→ Source extract:
◆ ◆ ◆ ◆ ◆

Ok. I'm bored.
I'm on a train heading back to uni and the wifi's gone down - which actually means it's faster than usual… I'm in first class, a perk I got for booking my ticket later than i should have and finding that the advanced 1st class tickets are £10 cheaper than the normal ones. £10 cheaper and you get free tea (out of a real mug rather than a paper cup!), biscuits and are guaranteed a table and a working reclining seat. Quite nice really.
So, train fares. This one cost me £54 from London to Leuchars, a week in advance. I have bought tickets the night before and paid £28. It's all to do with how popular the train is, which usually depends on what time of the week it is and a how lucky you are. When I got on the train today there was the usual announcement saying you could only use East Coast Train tickets booked for this particular train, no virgin tickets and CERTAINLY no first capital connect ones… But this time round, rather than just saying "you will have to pay for a full price ticket if you do not have a valid one" they also mentioned the price. £111. That's for economy.
So why does it cost me only £54 when someone who left their ticket or railcard at home, got on the wrong train, or just decided to travel today has to pay over twice as much? And to upgrade to 1st class it costs £25 to anywhere past Doncaster - they failed to mention that online it's actually cheaper on this train…
There's no consistency in train fares. It's all dependent on the company, where you live (going in/out of London is usually more expensive) and what other people fancy doing. Train companies only have a certain number of cheaper advanced tickets so you have to get in fast. I managed to get a ticket for one of the busiest trains i've ever been on for only £11 by buying 2 months in advance (it was about £17 without a railcard). However if I want to travel to St Albans, the cheapest I can get a ticket from my local tube station is £8 and that's with a Young-Person's-railcard-discounted London Travelcard and an extension ticket from zone 6. If you're a normal person a single ticket will set you back £13. So a difference of £4 and you can travel an extra 500 miles.
I understand that part of the deal is that by buying well in advance and committing yourself to a train, losing any right of a refund if you miss it or cannot go after all, you get a better deal. You have to pay extra for the freedom to go on any train on any one day, or travel at short notice.
However, this is a bit stupid.

◆ ◆ ◆ ◆ ◆

→ Things to do:
a – Answer these from the post on train fares:
(i) How much did the London to Leuchars ticket cost when bought a week in advance?
(ii) What price did the announcement give for a full-price economy ticket?
(iii) How far in advance was the £11 ticket bought?
b – Reproduce the post on train fares word for word from "I understand that" up to and including "a bit stupid.".
The lines that come next have nothing to do with the post on train fares.

◆ ◆ ◆ ◆ ◆

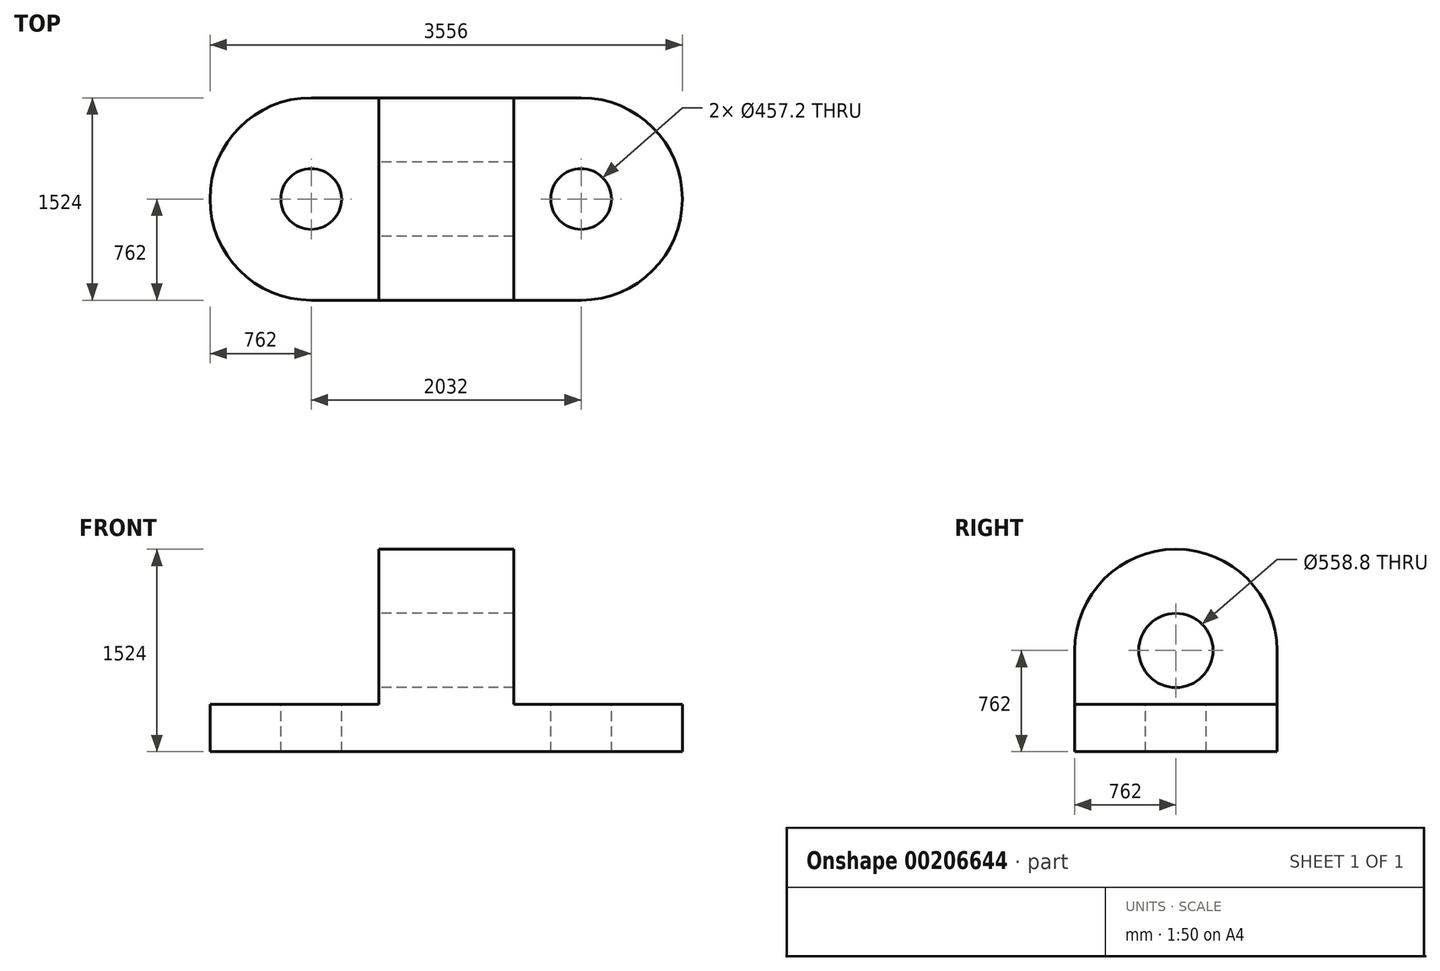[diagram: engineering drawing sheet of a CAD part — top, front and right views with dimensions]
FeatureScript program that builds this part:
annotation { "Feature Type Name" : "Feature", "Feature Type Description" : "" }
export const myFeature = defineFeature(function(context is Context, id is Id, definition is map)
    precondition{}
    {
        {
            var Q0;
            Q0=qCreatedBy(makeId("Top.planeOp"),FACE);
            var sketch = newSketch(context, id + "F0", { "sketchPlane" : qUnion([Q0])});
            skLineSegment(sketch, "E0.bottom", {"start": v(0, 0) * mm, "end": v(-3556, 0) * mm});
            skLineSegment(sketch, "E0.top", {"start": v(0, 1524) * mm, "end": v(-3556, 1524) * mm});
            skLineSegment(sketch, "E0.left", {"start": v(0, 0) * mm, "end": v(0, 1524) * mm});
            skLineSegment(sketch, "E0.right", {"start": v(-3556, 0) * mm, "end": v(-3556, 1524) * mm});
            skSolve(sketch);
        }
        {
            var Q0;
            Q0=qSketchRegion(id+"F0",true);
            extrude(context, id + "F1", {"entities" : qUnion([Q0]), "depth" : 355.6 * mm});
        }
        {
            var Q0;
            Q0=makeQuery(id+"F1.opExtrude","CAP_FACE",FACE,{"disambiguationData":[OSD([sQuery(id+"F0.wireOp",EDGE,"E0.bottom"),sQuery(id+"F0.wireOp",EDGE,"E0.top"),sQuery(id+"F0.wireOp",EDGE,"E0.left"),sQuery(id+"F0.wireOp",EDGE,"E0.right")])],"isStart":false});
            var sketch = newSketch(context, id + "F2", { "sketchPlane" : qUnion([Q0])});
            skLineSegment(sketch, "E1.bottom", {"start": v(-2286, 0) * mm, "end": v(-1270, 0) * mm});
            skLineSegment(sketch, "E1.top", {"start": v(-2286, 1524) * mm, "end": v(-1270, 1524) * mm});
            skLineSegment(sketch, "E1.left", {"start": v(-2286, 0) * mm, "end": v(-2286, 1524) * mm});
            skLineSegment(sketch, "E1.right", {"start": v(-1270, 0) * mm, "end": v(-1270, 1524) * mm});
            skSolve(sketch);
        }
        {
            var Q0;
            Q0=makeQuery(id+"F2.imprint","IMPRINT",FACE,{"disambiguationData":[TD([[makeQuery(id+"F2.imprint","IMPRINT",EDGE,{"derivedFrom":sQuery(id+"F2.wireOp",EDGE,"E1.bottom")}),-1.0]])]});
            extrude(context, id + "F3", {"entities" : qUnion([Q0]), "operationType" : NewBodyOperationType.ADD, "depth" : 1168.4 * mm});
        }
        {
            var Q0;
            Q0=makeQuery(id+"F3.opExtrude","CAP_EDGE",EDGE,{"disambiguationData":[OSD([sQuery(id+"F2.wireOp",EDGE,"E1.bottom")])],"isStart":false});
            var Q1;
            Q1=makeQuery(id+"F1.opExtrude","SWEPT_EDGE",EDGE,{"disambiguationData":[OSD([sQuery(id+"F0.wireOp",EDGE,"E0.bottom"),sQuery(id+"F0.wireOp",EDGE,"E0.left")])]});
            var Q2;
            Q2=makeQuery(id+"F1.opExtrude","SWEPT_EDGE",EDGE,{"disambiguationData":[OSD([sQuery(id+"F0.wireOp",EDGE,"E0.top"),sQuery(id+"F0.wireOp",EDGE,"E0.left")])]});
            var Q3;
            Q3=makeQuery(id+"F1.opExtrude","SWEPT_EDGE",EDGE,{"disambiguationData":[OSD([sQuery(id+"F0.wireOp",EDGE,"E0.bottom"),sQuery(id+"F0.wireOp",EDGE,"E0.right")])]});
            var Q4;
            Q4=makeQuery(id+"F1.opExtrude","SWEPT_EDGE",EDGE,{"disambiguationData":[OSD([sQuery(id+"F0.wireOp",EDGE,"E0.top"),sQuery(id+"F0.wireOp",EDGE,"E0.right")])]});
            var Q5;
            Q5=makeQuery(id+"F3.opExtrude","CAP_EDGE",EDGE,{"disambiguationData":[OSD([sQuery(id+"F2.wireOp",EDGE,"E1.top")])],"isStart":false});
            fillet(context, id + "F4", {"entities" : qUnion([Q0, Q1, Q2, Q3, Q4, Q5]), "radius" : 762 * mm, "tangentPropagation" : true, "allowEdgeOverflow" : false});
        }
        {
            var Q0;
            Q0=makeQuery(id+"F3.opExtrude","SWEPT_FACE",FACE,{"disambiguationData":[OSD([sQuery(id+"F2.wireOp",EDGE,"E1.left")])]});
            var sketch = newSketch(context, id + "F5", { "sketchPlane" : qUnion([Q0])});
            skCircle(sketch, "E2", {"center": v(-762, 762) * mm, "radius": 279.4 * mm});
            skSolve(sketch);
        }
        {
            var Q0;
            Q0=makeQuery(id+"F5.imprint","IMPRINT",FACE,{"disambiguationData":[TD([[makeQuery(id+"F5.imprint","IMPRINT",EDGE,{"derivedFrom":sQuery(id+"F5.wireOp",EDGE,"E2")}),1.0]])]});
            extrude(context, id + "F6", {"entities" : qUnion([Q0]), "operationType" : NewBodyOperationType.REMOVE, "oppositeDirection" : true, "depth" : 1016 * mm});
        }
        {
            var Q0;
            {var subQ0=sQuery(id+"F0.wireOp",EDGE,"E0.left");var subQ1=sQuery(id+"F0.wireOp",EDGE,"E0.top");var subQ2=sQuery(id+"F0.wireOp",EDGE,"E0.bottom");Q0=makeQuery(id+"F3.boolean.opBoolean","SPLIT",FACE,{"disambiguationData":[TD([makeQuery(id+"F1.opExtrude","SWEPT_FACE",FACE,{"disambiguationData":[OSD([subQ0])]})])],"derivedFrom":makeQuery(id+"F1.opExtrude","CAP_FACE",FACE,{"disambiguationData":[OSD([subQ2,subQ1,subQ0,sQuery(id+"F0.wireOp",EDGE,"E0.right")])],"isStart":false})});}
            var sketch = newSketch(context, id + "F7", { "sketchPlane" : qUnion([Q0])});
            skCircle(sketch, "E3", {"center": v(-762, 762) * mm, "radius": 228.6 * mm});
            skSolve(sketch);
        }
        {
            var Q0;
            Q0=makeQuery(id+"F7.imprint","IMPRINT",FACE,{"disambiguationData":[TD([[makeQuery(id+"F7.imprint","IMPRINT",EDGE,{"derivedFrom":sQuery(id+"F7.wireOp",EDGE,"E3")}),1.0]])]});
            extrude(context, id + "F8", {"entities" : qUnion([Q0]), "operationType" : NewBodyOperationType.REMOVE, "oppositeDirection" : true, "depth" : 355.6 * mm});
        }
        {
            var Q0;
            {var subQ0=sQuery(id+"F0.wireOp",EDGE,"E0.right");var subQ1=sQuery(id+"F0.wireOp",EDGE,"E0.top");var subQ2=sQuery(id+"F0.wireOp",EDGE,"E0.bottom");Q0=makeQuery(id+"F3.boolean.opBoolean","SPLIT",FACE,{"disambiguationData":[TD([makeQuery(id+"F1.opExtrude","SWEPT_FACE",FACE,{"disambiguationData":[OSD([subQ0])]})])],"derivedFrom":makeQuery(id+"F1.opExtrude","CAP_FACE",FACE,{"disambiguationData":[OSD([subQ2,subQ1,sQuery(id+"F0.wireOp",EDGE,"E0.left"),subQ0])],"isStart":false})});}
            var sketch = newSketch(context, id + "F9", { "sketchPlane" : qUnion([Q0])});
            skCircle(sketch, "E4", {"center": v(-2794, 762) * mm, "radius": 228.6 * mm});
            skSolve(sketch);
        }
        {
            var Q0;
            Q0=makeQuery(id+"F9.imprint","IMPRINT",FACE,{"disambiguationData":[TD([[makeQuery(id+"F9.imprint","IMPRINT",EDGE,{"derivedFrom":sQuery(id+"F9.wireOp",EDGE,"E4")}),1.0]])]});
            extrude(context, id + "F10", {"entities" : qUnion([Q0]), "operationType" : NewBodyOperationType.REMOVE, "oppositeDirection" : true, "depth" : 355.6 * mm});
        }
    });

◆ ◆ ◆ ◆ ◆

→ Set of answers:
a –
(i) £54
(ii) £111
(iii) 2 months

b –
I understand that part of the deal is that by buying well in advance and committing yourself to a train, losing any right of a refund if you miss it or cannot go after all, you get a better deal. You have to pay extra for the freedom to go on any train on any one day, or travel at short notice.
However, this is a bit stupid.